*** Begin section ***
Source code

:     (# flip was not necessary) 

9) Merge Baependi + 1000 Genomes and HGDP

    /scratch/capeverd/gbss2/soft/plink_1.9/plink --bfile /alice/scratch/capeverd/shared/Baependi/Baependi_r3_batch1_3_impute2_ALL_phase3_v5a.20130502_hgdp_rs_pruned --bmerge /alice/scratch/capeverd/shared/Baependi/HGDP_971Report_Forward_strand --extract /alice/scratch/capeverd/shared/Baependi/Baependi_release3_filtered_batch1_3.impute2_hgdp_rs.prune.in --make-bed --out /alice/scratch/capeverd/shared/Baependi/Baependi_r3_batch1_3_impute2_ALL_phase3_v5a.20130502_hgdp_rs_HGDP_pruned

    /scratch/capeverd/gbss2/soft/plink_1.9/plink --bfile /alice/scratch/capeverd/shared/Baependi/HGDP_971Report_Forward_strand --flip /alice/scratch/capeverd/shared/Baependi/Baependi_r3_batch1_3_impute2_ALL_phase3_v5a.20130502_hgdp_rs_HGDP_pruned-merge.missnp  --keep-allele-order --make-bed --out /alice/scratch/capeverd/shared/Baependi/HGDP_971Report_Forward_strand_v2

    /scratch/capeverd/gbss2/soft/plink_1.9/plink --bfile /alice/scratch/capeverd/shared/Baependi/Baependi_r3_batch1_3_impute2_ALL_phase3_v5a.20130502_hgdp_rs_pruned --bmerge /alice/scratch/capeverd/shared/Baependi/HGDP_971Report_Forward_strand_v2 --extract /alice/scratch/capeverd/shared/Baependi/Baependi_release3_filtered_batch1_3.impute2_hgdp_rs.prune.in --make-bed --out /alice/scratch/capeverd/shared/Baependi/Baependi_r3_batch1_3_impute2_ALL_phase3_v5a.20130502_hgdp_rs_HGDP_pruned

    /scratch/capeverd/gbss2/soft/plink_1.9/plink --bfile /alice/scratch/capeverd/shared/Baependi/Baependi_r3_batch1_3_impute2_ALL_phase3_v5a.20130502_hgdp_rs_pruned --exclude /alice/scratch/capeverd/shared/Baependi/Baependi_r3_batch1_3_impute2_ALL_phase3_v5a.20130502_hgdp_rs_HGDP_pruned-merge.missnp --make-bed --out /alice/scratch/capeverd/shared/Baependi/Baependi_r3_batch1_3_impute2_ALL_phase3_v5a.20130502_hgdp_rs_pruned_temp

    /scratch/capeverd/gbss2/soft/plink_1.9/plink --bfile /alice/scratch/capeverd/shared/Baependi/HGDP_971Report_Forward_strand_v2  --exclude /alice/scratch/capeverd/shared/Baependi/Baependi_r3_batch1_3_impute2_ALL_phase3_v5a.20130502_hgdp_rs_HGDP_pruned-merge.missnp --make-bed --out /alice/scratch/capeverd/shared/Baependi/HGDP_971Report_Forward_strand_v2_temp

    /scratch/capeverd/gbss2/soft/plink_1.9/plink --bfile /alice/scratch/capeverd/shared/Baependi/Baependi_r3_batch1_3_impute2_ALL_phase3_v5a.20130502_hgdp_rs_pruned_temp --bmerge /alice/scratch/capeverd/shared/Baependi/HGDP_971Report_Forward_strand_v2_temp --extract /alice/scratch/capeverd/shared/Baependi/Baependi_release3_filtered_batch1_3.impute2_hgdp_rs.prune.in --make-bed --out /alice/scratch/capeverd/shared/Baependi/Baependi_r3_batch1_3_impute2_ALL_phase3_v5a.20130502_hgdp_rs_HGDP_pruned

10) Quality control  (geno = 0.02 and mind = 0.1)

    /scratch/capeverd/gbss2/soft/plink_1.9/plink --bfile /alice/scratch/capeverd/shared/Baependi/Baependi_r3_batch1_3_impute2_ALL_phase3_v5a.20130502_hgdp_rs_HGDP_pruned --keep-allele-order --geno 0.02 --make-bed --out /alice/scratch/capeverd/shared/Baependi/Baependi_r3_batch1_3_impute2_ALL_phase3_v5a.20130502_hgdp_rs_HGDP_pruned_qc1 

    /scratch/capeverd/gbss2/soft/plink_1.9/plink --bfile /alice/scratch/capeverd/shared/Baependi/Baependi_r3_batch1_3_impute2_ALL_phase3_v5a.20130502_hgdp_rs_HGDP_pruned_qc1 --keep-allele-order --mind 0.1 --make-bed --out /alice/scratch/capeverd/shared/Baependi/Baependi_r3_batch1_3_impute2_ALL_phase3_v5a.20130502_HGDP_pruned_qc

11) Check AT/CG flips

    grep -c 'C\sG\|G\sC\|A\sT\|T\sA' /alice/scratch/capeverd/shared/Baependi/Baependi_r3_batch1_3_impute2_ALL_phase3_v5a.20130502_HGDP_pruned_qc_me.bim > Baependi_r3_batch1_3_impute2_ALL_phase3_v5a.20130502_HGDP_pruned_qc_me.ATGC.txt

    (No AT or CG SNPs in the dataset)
*** End section ***
*** Begin section ***
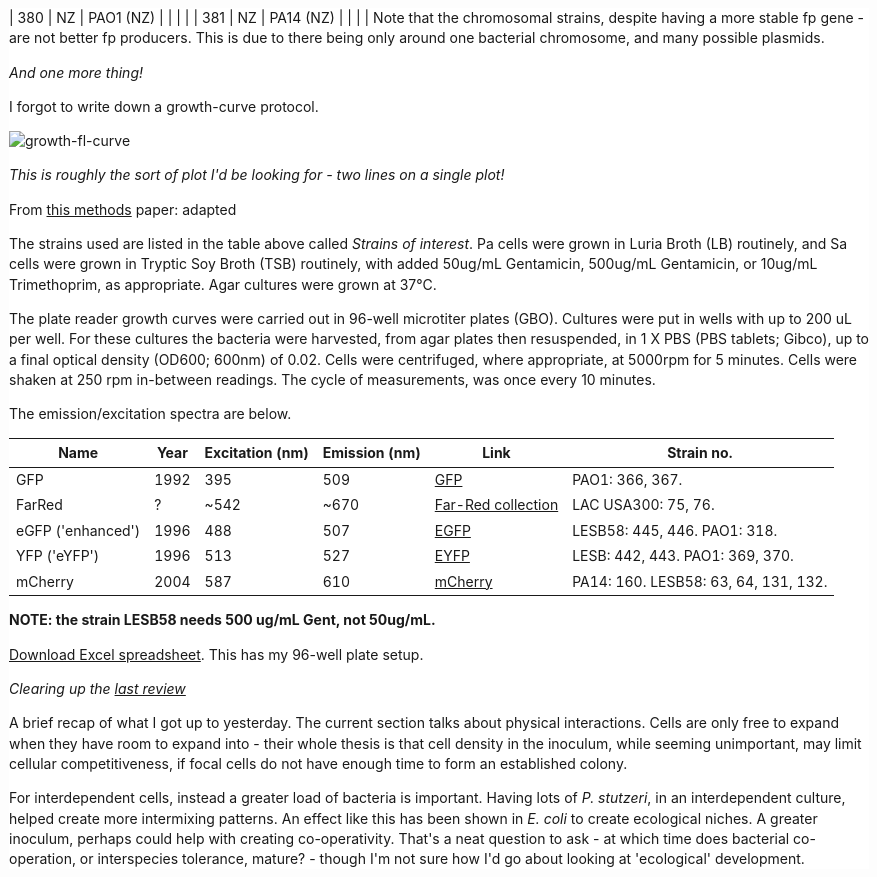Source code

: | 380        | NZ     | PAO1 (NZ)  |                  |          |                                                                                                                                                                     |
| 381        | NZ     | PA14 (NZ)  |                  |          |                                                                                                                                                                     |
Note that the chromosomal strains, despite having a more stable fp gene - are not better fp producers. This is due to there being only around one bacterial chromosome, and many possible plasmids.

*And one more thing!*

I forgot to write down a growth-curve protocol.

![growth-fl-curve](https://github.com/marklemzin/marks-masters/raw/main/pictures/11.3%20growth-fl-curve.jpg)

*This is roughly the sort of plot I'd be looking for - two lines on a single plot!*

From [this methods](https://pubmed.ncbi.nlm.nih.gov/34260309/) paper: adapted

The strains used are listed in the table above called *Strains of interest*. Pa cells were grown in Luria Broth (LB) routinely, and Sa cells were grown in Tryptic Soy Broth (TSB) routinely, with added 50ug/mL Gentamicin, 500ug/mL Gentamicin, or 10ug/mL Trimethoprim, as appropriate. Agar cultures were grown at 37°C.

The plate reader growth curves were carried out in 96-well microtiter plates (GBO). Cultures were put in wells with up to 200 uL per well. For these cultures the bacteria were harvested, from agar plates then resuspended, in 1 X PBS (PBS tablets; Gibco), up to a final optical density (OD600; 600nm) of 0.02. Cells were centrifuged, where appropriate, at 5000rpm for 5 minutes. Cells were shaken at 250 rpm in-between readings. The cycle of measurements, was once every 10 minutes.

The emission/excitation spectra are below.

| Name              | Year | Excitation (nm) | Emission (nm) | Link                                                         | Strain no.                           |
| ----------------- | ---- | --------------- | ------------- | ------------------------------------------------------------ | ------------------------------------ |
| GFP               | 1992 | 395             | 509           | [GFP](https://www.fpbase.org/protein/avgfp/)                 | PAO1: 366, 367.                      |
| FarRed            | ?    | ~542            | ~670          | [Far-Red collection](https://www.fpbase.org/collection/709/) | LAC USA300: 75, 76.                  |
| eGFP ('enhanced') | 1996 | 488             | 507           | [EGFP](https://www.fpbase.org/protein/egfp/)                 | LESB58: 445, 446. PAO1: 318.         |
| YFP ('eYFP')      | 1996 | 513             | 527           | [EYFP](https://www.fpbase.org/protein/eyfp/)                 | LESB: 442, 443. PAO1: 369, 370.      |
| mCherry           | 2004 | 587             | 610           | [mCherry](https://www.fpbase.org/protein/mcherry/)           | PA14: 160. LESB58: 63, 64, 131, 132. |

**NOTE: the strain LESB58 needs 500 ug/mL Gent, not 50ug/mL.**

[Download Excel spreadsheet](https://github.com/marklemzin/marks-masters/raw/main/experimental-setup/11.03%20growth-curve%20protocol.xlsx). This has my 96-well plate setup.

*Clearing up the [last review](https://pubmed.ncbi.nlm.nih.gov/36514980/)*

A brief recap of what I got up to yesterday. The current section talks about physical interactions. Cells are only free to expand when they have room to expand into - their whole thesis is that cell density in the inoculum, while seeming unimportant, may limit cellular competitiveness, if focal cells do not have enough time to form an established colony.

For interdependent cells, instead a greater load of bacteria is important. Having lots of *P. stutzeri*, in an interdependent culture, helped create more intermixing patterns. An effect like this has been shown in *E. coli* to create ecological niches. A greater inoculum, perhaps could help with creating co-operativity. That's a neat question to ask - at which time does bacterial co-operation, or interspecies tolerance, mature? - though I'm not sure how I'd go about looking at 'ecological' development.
*** End section ***
*** Begin section ***
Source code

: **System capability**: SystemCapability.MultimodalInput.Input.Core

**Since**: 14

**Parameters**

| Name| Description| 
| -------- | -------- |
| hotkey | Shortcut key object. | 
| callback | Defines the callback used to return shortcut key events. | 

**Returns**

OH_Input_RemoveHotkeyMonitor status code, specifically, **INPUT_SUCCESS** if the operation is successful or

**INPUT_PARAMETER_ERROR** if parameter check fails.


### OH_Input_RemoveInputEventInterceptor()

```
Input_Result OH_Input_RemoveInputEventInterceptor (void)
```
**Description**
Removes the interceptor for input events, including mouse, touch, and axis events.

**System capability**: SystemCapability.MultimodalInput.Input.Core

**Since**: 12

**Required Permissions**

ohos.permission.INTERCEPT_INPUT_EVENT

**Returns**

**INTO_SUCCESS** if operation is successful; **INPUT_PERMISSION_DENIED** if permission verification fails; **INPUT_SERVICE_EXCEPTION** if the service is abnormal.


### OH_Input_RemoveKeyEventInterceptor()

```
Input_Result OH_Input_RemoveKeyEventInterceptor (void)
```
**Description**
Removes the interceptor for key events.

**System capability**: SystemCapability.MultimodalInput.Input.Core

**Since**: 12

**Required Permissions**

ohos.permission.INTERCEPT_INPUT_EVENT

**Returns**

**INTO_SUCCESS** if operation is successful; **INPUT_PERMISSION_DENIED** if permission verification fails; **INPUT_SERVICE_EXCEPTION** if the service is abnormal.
*** End section ***
> [YOUR INSTRUCTIONS] Considering only the material above, set down every line from the one with "LESB: 442, 443." to the one with "For interdependent cells, instead", inclusive, exactly as written.

> [SOLUTION TO THIS PROBLEM]
| YFP ('eYFP')      | 1996 | 513             | 527           | [EYFP](https://www.fpbase.org/protein/eyfp/)                 | LESB: 442, 443. PAO1: 369, 370.      |
| mCherry           | 2004 | 587             | 610           | [mCherry](https://www.fpbase.org/protein/mcherry/)           | PA14: 160. LESB58: 63, 64, 131, 132. |

**NOTE: the strain LESB58 needs 500 ug/mL Gent, not 50ug/mL.**

[Download Excel spreadsheet](https://github.com/marklemzin/marks-masters/raw/main/experimental-setup/11.03%20growth-curve%20protocol.xlsx). This has my 96-well plate setup.

*Clearing up the [last review](https://pubmed.ncbi.nlm.nih.gov/36514980/)*

A brief recap of what I got up to yesterday. The current section talks about physical interactions. Cells are only free to expand when they have room to expand into - their whole thesis is that cell density in the inoculum, while seeming unimportant, may limit cellular competitiveness, if focal cells do not have enough time to form an established colony.

For interdependent cells, instead a greater load of bacteria is important. Having lots of *P. stutzeri*, in an interdependent culture, helped create more intermixing patterns. An effect like this has been shown in *E. coli* to create ecological niches. A greater inoculum, perhaps could help with creating co-operativity. That's a neat question to ask - at which time does bacterial co-operation, or interspecies tolerance, mature? - though I'm not sure how I'd go about looking at 'ecological' development.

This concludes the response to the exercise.